Но отвечает мне водитель, разбивая всё это и так расползающееся по швам состояние спокойствия и безопасности.
— За нами хвост, и они поджимают.
Только сейчас, посмотрев в окно, замечаю, что мы не просто едем, а буквально несёмся. Трудно сказать, какова сейчас скорость. Сто пятьдесят? Сто семьдесят?
— Что будем делать, Назар? — спрашивает парень. — Впереди переезд. Если там каким-то чудом не проскочим перед поездом, а хвост не застрянет таким же чудом, то не думаю, что мы оторвёмся. Больше из тачки не выжать, а сзади два крузака.
Сердце начинает стучать в груди часто-часто, а слёзы сами по себе подступают к глазам. Неужели всё пропало? Неужели ничего у нас не выйдет.
Если мне придётся снова вернуться к отцу, если он снова будет держать меня как в тюрьме, клянусь, я… Я не выдержу. Я…
Даже оформлять мысль в слова в своей голове не хочется. Но мне становится так больно и так горько при мысли, что я снова окажусь под замком. И теперь уже, после побега, под самым надёжным, который только сможет придумать мой отец.
Но перед поездом мы не успеваем. Приходится резко снизить скорость и съехать на обочину к деревьям. Назар и второй парень резко открывают двери и выходят на улицу, как раз, когда здоровенный внедорожник папиных псов резко тормозит с другой стороны дороги.
Я тоже выскакиваю и вцепляюсь сзади Назару в куртку. Хочется взмолиться “не отдавай меня”, но язык присыхает к нёбу. Ночь не холодная, но меня трясёт.
Особенно, когда понимаю, что в руке у Назара… пистолет.
То, что сейчас может произойти, пугает до чёртиков. Хочется сжать ладонями голову и убежать.
Из машины напротив выпрыгивают двое здоровил и мой отец собственной персоной. Назар дёргается, но я хватаю его за руку.
— Не стреляй, прошу, там мой папа!
От всей этой ситуации, этого кошмара наяву хочется кричать. Громко, истошно, до сорванного горла. Хочется остановить время и проорать каждому из них в ухо, что так, мать вашу, нельзя!
— Надина! — басит отец, быстрым шагом направляясь к нам.

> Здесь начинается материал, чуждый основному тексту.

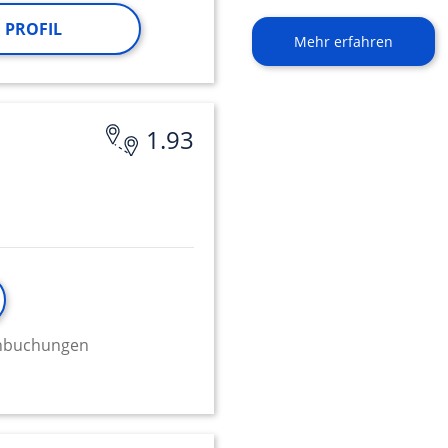
 PROFIL
Mehr erfahren
1.93
minbuchungen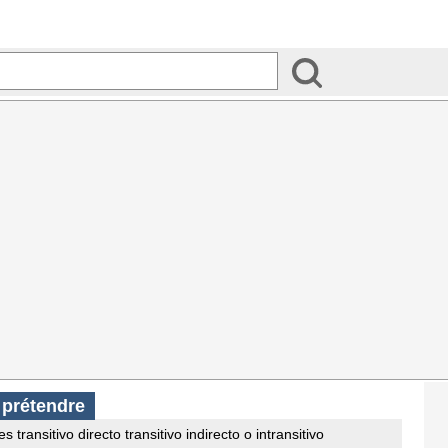
s
prétendre
s transitivo directo transitivo indirecto o intransitivo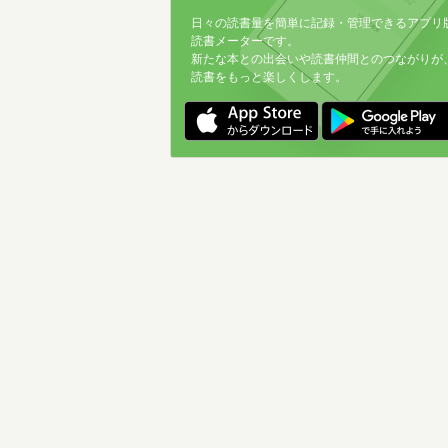
日々の読書量を簡単に記録・管理できるアプリ
読書メーターです。
新たな本との出会いや読書仲間とのつながりが
読書をもっと楽しくします。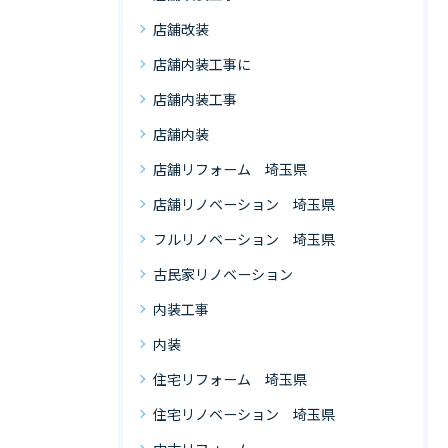
店舗改装
店舗内装工事に
店舗内装工事
店舗内装
店舗リフォーム 埼玉県
店舗リノベーション 埼玉県
フルリノベーション 埼玉県
古民家リノベーション
内装工事
内装
住宅リフォーム 埼玉県
住宅リノベーション 埼玉県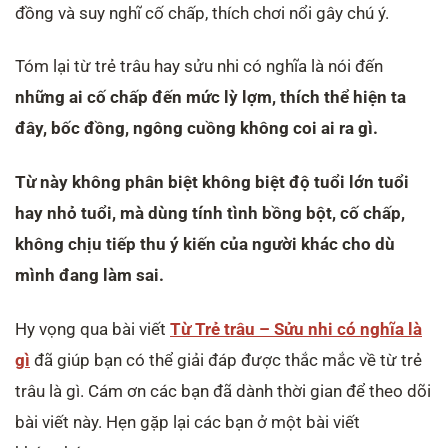
đồng và suy nghĩ cố chấp, thích chơi nổi gây chú ý.
Tóm lại từ trẻ trâu hay sửu nhi có nghĩa là nói đến
những ai cố chấp đến mức lỳ lợm, thích thể hiện ta
đây, bốc đồng, ngông cuồng không coi ai ra gì.
Từ này không phân biệt không biệt độ tuổi lớn tuổi
hay nhỏ tuổi, mà dùng tính tình bồng bột, cố chấp,
không chịu tiếp thu ý kiến của người khác cho dù
mình đang làm sai.
Hy vọng qua bài viết
Từ Trẻ trâu – Sửu nhi có nghĩa là
gì
đã giúp bạn có thể giải đáp được thắc mắc về từ trẻ
trâu là gì. Cám ơn các bạn đã dành thời gian để theo dõi
bài viết này. Hẹn gặp lại các bạn ở một bài viết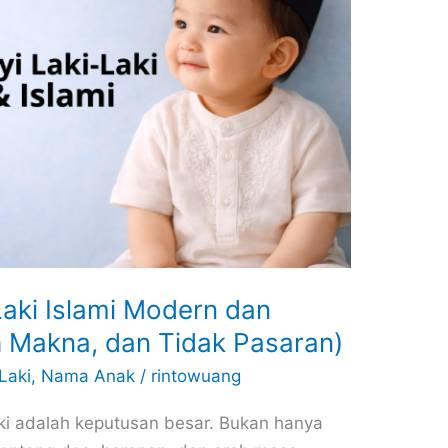
aki Islami Modern dan
h Makna, dan Tidak Pasaran)
Laki
,
Nama Anak
/
rintowuang
aki adalah keputusan besar. Bukan hanya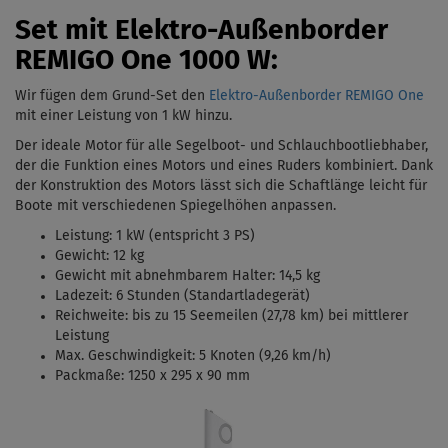
Set mit Elektro-Außenborder
REMIGO One 1000 W:
Wir fügen dem Grund-Set den
Elektro-Außenborder REMIGO One
mit einer Leistung von 1 kW
hinzu.
Der ideale Motor für alle Segelboot- und Schlauchbootliebhaber,
der die Funktion eines Motors und eines Ruders kombiniert. Dank
der Konstruktion des Motors lässt sich die Schaftlänge leicht für
Boote mit verschiedenen Spiegelhöhen anpassen.
Leistung: 1 kW (entspricht 3 PS)
Gewicht: 12 kg
Gewicht mit abnehmbarem Halter: 14,5 kg
Ladezeit: 6 Stunden (Standartladegerät)
Reichweite: bis zu 15 Seemeilen (27,78 km) bei mittlerer
Leistung
Max. Geschwindigkeit: 5 Knoten (9,26 km/h)
Packmaße: 1250 x 295 x 90 mm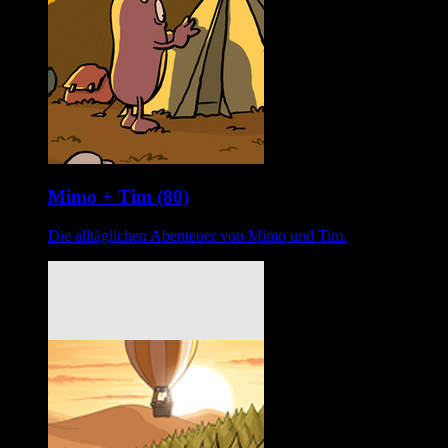
Mimo + Tim (80)
Die alltäglichen Abenteuer von Mimo und Tim.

Назар напряжён настолько, что его мускулы и лицо становятся будто высечеными из камня. В темноте ночи и свете фар автомобилей он кажется мертвенно-бледным. Нереальное ночное существо, каким я видела его в те наши встречи в темноте.
Но отец не успевает ещё дойти до нас, как рядом резко тормозит ещё одна машина. И мы, и отец наблюдаем, как распахиваются двери и оттуда выходят Миксаев, Кот ещё несколько каких-то парней, Разан и та девушка, что заменила меня на сцене. Она всё ещё в костюме, а поверх лёгкое пальто. Но без маски, и когда на её лицо падает свет, я потрясённо замираю. Потому что мы похожи с ней как две капли воды. Только с разницей в двадцать лет…
— Мама? — шокированно шепчу севшим голосом. Горло перехватывает в спазме, и я даже сглотнуть не могу.